Simply put, Bowie had too much of an effete pop sensibility to sound too ‘heavy’ like a lot of American-flavoured rock did. And we can all be thankful the Spiders didn’t turn into a lighter shade of Deep Purple, which they build have easily done on their reclamation remake of All The Young Dudes during early sessions for 1973’s Aladdin Sane album. (Note how Bowie had switched the line about “stealing clothes from Marks & Sparks” to “unlocked cars” because of complaints from the High Street retailer.)
Still, I did tough it out and decided to catch Ian live at the Forum in Kentish Town in August of 1993 (Friday the 13th, how apt), but, alas, then again I caught the Stonewall Equality Show at the London Palladium a few weeks later, and a concert featuring Pet Shop Boys, Julian Clary and the cast of Absolutely Fabulous was a helluvalot more fun, not to mention better groomed.
Still, despite my reservations about the band, All The Young Dudes is a stirring, gloriously anthemic single. Other than the cover of the Velvet Underground’s Sweet Jane that was so obviously suggested by Bowie, I can barely remember anything about the album of the same name. Though I certainly wouldn’t turn off the radio if later single All The Way From Memphis came on.

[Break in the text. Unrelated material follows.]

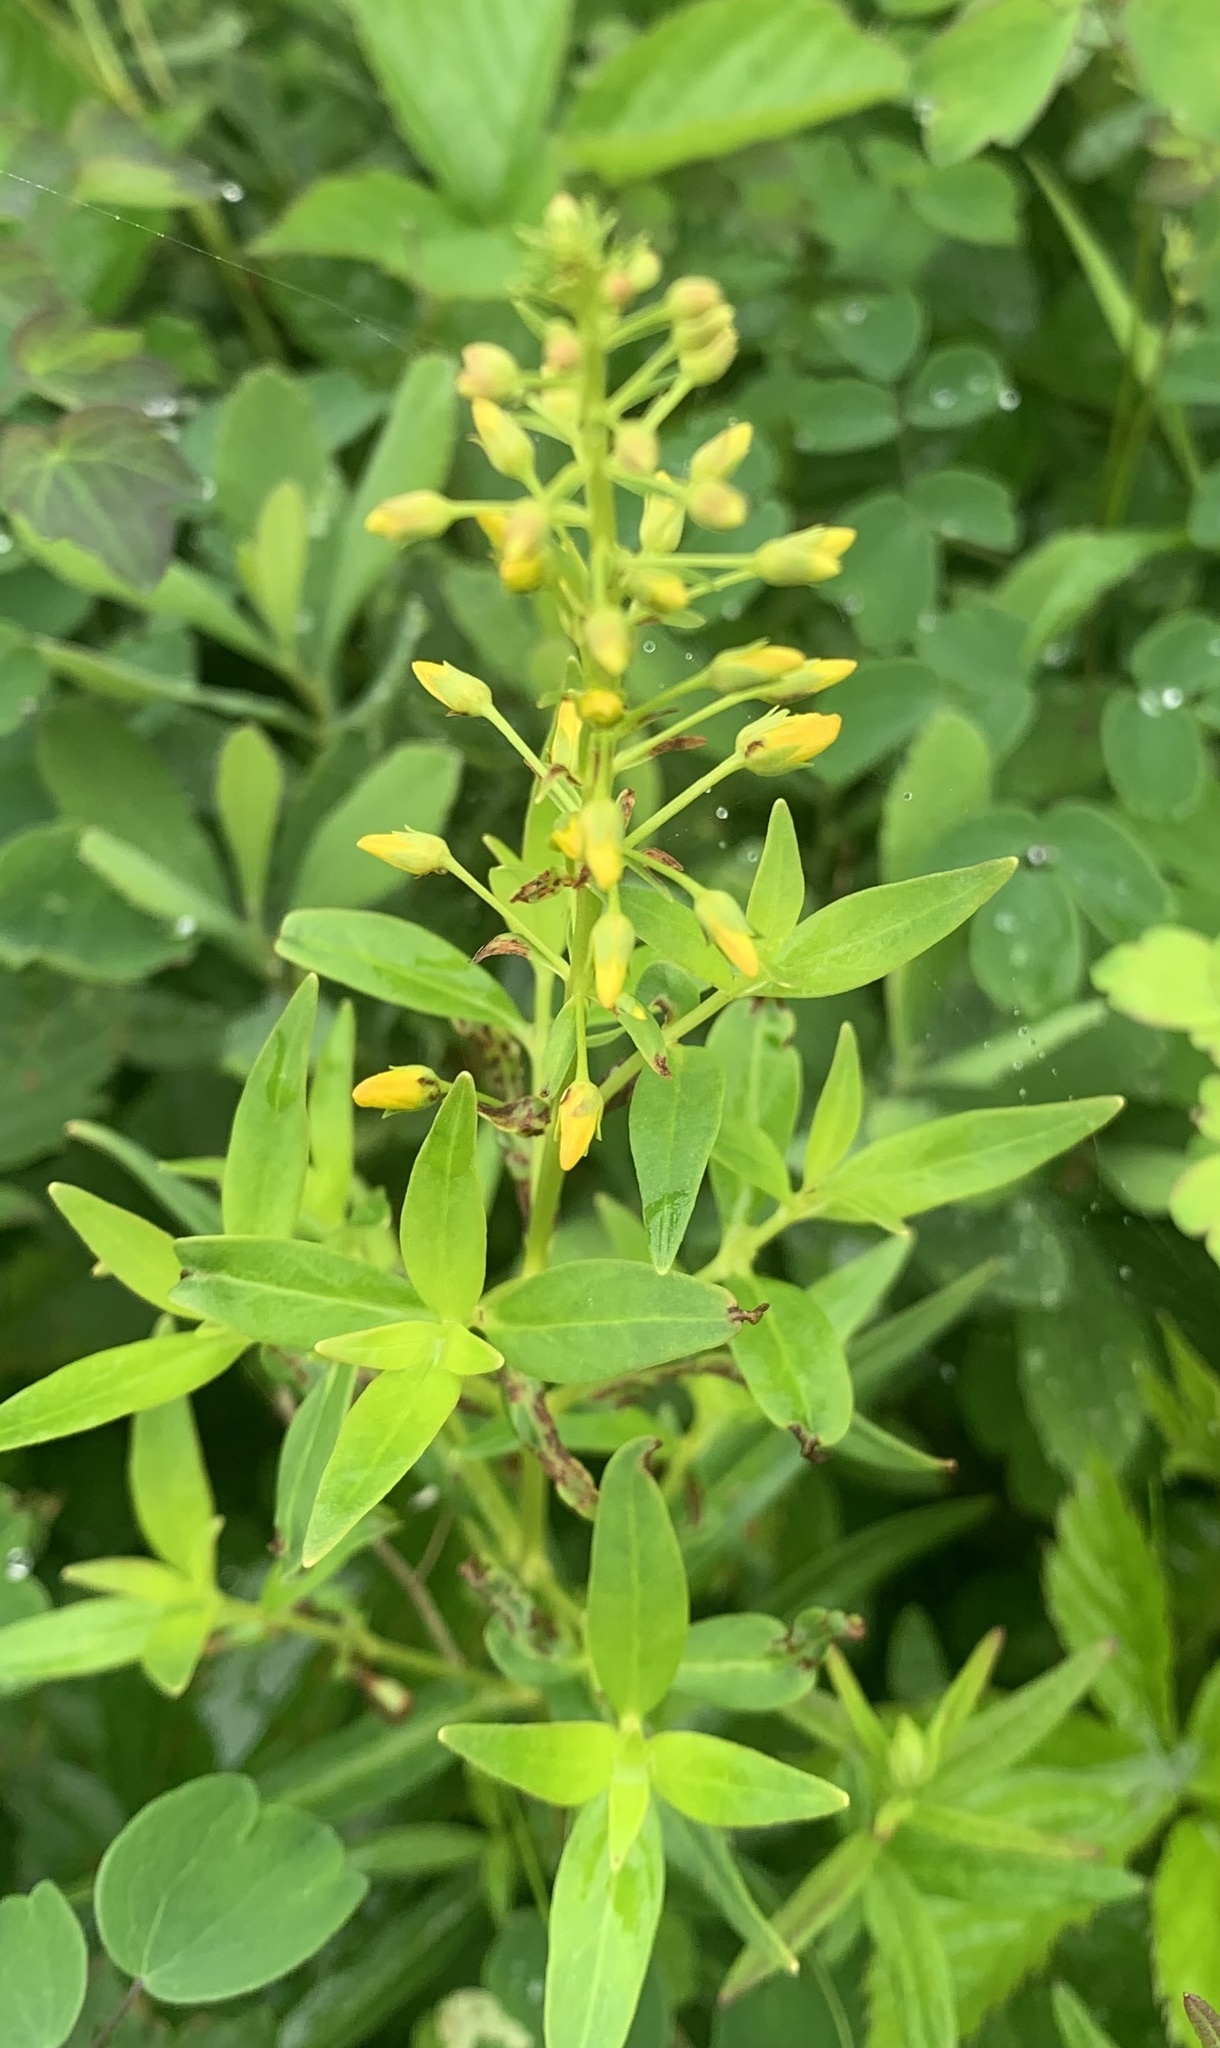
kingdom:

All the way from Nizza, happy birthday Ian.
Steve Pafford
*Of course, this doesn’t rule out that by 1974 Bowie had refashioned the backstory of All The Young Dudes to fit with the story arc of the Ziggy Stardust musical he was planning
BONUS BEATS: Future Clash and Big Audio Dynamite founder Mick Jones on Dudes
“I used to love Mott. Me and my friends at school would go and see them all the time – great nights at the Sundown in Edmonton! We were called The Mott Lot. I was living in Hampstead when I first heard All The Young Dudes. It came on the radio one night, it was probably on the John Peel Show. As soon as I heard it I knew it was going to be massive and change everything. It was like when you first heard Ride A White Swan. Mott were on their last legs at that point, but Bowie saved them from the abyss. He gave them the song, came in and produced it and turned their career around completely. It’s a landmark track, their Hey Jude.”